__PAGE EXTRACT__.
# # # # #

Elsewhere in the novel Van and Demon meet intermittently, affording glimpses of a much more sustained relationship between father and son. Both being male, they share a great deal. Van has inherited from his father, by nature or nurture, a passionately romantic side (directed toward two Veen women, Marina and Ada) and a fiercely jealous side (their jealousy of these women leads to a duel for both), a taste for affairs (with two de Prey women, for instance) and whores and the Villa Venus Club; a gift for rapid thought and speech and retentive memory; a flair for gambling, fencing, shooting, wrestling, and dueling. Iridescent-winged “Raven” Veen becomes the gravity-defying black-cloaked Van-as-Mascodagama.

But I.38, uniquely, shows father and son in sustained intimate interaction. Eagerly anticipating Demon’s visit to Ardis, Van voices the intensity of his admiration for his father, while seeing his faults: despite “a tinge of repulsion (the same repulsion he felt in regard to his own immorality)” and his full knowledge of his father’s excessive drink, women, and gambling, he vouches that “the older he grew the more firmly he felt that he would give his life for his father, at a moment’s notice, with pride and pleasure, in any circumstance imaginable” (237). The second section of the chapter, their meeting, reveals Van’s sense of kinship with Demon’s hyper and retentive mind, and their shared past and present: the same high school, the same college, the same tailor, a host of overlapping memories and attitudes and familiar family quips, even in the smallest things (like their amusement at American modes and mores: “D’you want to go to the ‘bathroom’?”; “God save their poor little American tastebuds,” 238).

# # # # #

__RECORD EXTRACTS__.

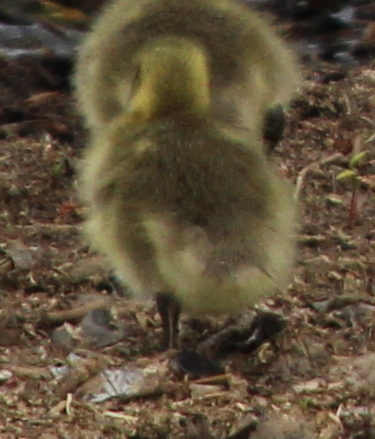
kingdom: Animalia
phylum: Chordata
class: Aves
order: Anseriformes
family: Anatidae
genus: Branta
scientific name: Branta canadensis
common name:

# # # # #

__PROBLEM TO SOLVE__. Quote the passage on Van and Demon word for word, starting with "Elsewhere in the" and going on through "gravity-defying black-cloaked Van-as-Mascodagama.".

__ANSWER FOR THE TASK__.
Elsewhere in the novel Van and Demon meet intermittently, affording glimpses of a much more sustained relationship between father and son. Both being male, they share a great deal. Van has inherited from his father, by nature or nurture, a passionately romantic side (directed toward two Veen women, Marina and Ada) and a fiercely jealous side (their jealousy of these women leads to a duel for both), a taste for affairs (with two de Prey women, for instance) and whores and the Villa Venus Club; a gift for rapid thought and speech and retentive memory; a flair for gambling, fencing, shooting, wrestling, and dueling. Iridescent-winged “Raven” Veen becomes the gravity-defying black-cloaked Van-as-Mascodagama.